---- EXCERTO DO DOCUMENTO
Novembro 28, 2014
Isto é só o começo
Miguel Marujo
«1. Sem o menor pudor, o primeiro-ministro explorou politicamente a seu favor a prisão de José Sócrates. Porque associou o seu caso a enriquecimento ilícito. Pode ter parecido elegante, mas foi muito pouco. À medida que as legislativas se forem aproximando, a elegância tenderá a perder-se. Só recuará se o “caso Sócrates” – ou outro qualquer – atingir o PSD.
2. O que irá acontecer a seguir é isto: o PSD tentará por todos os meios passar a mensagem de que votar no PS é votar em quem governa usando os estratagemas de que Sócrates é suspeito. Será muito difícil então António Costa manter-se “trancado” na posição que definiu (não falar do ex-primeiro-ministro e deixar a Justiça trabalhar sem a atacar). É isto que Passos Coelho quer: tirar Costa das cordas e forçá-lo a defender Sócrates – para depois dizer que vem aí mais do mesmo.
3. Passos Coelho voltou ontem a provar que desconhece a existência de uma lei chamada Constituição da República. A criação do crime de enriquecimento ilícito já foi tentada. E, depois de um pedido feito pelo Presidente da República, o Tribunal Constitucional chumbou a lei por unanimidade.
--------
◆ **INSTRUÇÃO ESCRITA**:
Reproduza integralmente, sem qualquer alteração, o texto sobre a prisão de José Sócrates. A listagem apresentada a seguir não é necessária para a resolução.
---- MATERIAL FORNECIDO
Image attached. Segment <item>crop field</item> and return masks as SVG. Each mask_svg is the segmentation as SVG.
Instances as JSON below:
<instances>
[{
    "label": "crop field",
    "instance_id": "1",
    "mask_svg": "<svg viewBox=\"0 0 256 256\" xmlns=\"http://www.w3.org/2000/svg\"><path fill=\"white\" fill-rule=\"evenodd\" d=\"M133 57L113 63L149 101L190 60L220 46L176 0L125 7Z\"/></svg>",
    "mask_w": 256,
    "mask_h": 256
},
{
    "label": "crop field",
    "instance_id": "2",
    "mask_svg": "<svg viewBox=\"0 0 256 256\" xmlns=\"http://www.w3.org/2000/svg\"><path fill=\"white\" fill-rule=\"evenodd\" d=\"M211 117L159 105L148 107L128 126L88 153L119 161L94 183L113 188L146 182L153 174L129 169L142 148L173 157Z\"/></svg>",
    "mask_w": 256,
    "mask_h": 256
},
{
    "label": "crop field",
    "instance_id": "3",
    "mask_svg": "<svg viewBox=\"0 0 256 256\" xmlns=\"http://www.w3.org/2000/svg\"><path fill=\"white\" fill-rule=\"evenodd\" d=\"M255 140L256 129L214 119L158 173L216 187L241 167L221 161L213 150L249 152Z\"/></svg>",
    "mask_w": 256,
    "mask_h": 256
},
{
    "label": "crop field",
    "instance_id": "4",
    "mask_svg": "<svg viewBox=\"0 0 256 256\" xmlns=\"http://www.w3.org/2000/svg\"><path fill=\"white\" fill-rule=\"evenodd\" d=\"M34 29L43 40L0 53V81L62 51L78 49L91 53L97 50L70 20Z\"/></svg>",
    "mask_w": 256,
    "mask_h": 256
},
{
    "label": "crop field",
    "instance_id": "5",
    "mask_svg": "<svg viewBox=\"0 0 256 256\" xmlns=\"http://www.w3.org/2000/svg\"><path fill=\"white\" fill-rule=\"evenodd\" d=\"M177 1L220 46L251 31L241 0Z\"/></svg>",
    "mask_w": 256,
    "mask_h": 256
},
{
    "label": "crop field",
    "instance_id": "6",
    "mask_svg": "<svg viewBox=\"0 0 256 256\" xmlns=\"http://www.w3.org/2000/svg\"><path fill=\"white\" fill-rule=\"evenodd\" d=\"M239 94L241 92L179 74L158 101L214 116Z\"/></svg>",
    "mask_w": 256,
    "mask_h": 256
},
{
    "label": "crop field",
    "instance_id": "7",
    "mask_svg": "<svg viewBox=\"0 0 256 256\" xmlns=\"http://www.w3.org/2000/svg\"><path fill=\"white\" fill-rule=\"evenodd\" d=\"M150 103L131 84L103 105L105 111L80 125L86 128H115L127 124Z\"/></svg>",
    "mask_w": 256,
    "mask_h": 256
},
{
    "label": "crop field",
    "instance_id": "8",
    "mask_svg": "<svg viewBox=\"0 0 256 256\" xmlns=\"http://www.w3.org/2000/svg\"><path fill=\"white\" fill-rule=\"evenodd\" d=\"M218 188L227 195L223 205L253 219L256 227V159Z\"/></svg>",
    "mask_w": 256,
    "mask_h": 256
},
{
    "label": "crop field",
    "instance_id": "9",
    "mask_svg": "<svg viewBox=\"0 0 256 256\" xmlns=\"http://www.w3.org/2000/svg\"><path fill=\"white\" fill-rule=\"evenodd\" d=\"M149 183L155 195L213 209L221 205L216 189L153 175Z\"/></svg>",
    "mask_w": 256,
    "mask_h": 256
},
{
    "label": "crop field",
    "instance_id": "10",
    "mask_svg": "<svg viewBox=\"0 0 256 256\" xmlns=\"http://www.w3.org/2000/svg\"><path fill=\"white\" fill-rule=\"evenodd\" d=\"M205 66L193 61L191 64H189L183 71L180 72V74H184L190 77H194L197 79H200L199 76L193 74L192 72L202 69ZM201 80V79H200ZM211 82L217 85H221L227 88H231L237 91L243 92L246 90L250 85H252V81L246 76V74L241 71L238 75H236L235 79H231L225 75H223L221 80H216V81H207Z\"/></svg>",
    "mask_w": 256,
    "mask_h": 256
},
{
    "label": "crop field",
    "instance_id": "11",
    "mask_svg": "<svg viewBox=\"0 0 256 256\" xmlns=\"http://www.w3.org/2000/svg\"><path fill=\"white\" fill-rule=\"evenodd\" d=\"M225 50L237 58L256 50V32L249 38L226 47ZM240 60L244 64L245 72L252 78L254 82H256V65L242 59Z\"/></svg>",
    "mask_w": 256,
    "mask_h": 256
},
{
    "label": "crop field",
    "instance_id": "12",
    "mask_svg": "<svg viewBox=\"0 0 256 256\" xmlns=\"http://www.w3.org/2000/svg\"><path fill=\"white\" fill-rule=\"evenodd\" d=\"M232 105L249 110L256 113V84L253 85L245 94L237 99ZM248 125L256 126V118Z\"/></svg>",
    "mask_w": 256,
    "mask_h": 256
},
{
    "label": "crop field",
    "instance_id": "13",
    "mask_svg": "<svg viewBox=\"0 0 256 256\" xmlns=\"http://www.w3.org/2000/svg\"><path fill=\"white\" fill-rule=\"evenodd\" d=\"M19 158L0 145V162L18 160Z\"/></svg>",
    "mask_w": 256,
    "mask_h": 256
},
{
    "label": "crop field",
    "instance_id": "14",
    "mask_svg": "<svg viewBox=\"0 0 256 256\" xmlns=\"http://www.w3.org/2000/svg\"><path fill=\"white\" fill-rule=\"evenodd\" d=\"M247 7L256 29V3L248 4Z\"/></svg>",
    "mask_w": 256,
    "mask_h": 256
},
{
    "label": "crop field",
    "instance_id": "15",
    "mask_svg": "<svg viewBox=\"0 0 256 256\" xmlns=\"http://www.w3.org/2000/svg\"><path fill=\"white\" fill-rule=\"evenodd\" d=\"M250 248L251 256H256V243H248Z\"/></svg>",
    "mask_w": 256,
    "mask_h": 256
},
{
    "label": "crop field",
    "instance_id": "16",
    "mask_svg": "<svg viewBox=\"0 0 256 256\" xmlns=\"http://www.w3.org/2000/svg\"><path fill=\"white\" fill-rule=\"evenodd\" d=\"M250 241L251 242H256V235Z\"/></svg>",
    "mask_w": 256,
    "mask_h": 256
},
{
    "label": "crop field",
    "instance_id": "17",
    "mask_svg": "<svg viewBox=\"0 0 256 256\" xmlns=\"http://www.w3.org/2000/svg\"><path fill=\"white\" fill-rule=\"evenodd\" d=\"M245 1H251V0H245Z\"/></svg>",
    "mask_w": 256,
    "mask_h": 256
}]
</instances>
--------
◆ **RESOLUÇÃO DO EXERCÍCIO**:
Novembro 28, 2014
Isto é só o começo
Miguel Marujo
«1. Sem o menor pudor, o primeiro-ministro explorou politicamente a seu favor a prisão de José Sócrates. Porque associou o seu caso a enriquecimento ilícito. Pode ter parecido elegante, mas foi muito pouco. À medida que as legislativas se forem aproximando, a elegância tenderá a perder-se. Só recuará se o “caso Sócrates” – ou outro qualquer – atingir o PSD.
2. O que irá acontecer a seguir é isto: o PSD tentará por todos os meios passar a mensagem de que votar no PS é votar em quem governa usando os estratagemas de que Sócrates é suspeito. Será muito difícil então António Costa manter-se “trancado” na posição que definiu (não falar do ex-primeiro-ministro e deixar a Justiça trabalhar sem a atacar). É isto que Passos Coelho quer: tirar Costa das cordas e forçá-lo a defender Sócrates – para depois dizer que vem aí mais do mesmo.
3. Passos Coelho voltou ontem a provar que desconhece a existência de uma lei chamada Constituição da República. A criação do crime de enriquecimento ilícito já foi tentada. E, depois de um pedido feito pelo Presidente da República, o Tribunal Constitucional chumbou a lei por unanimidade.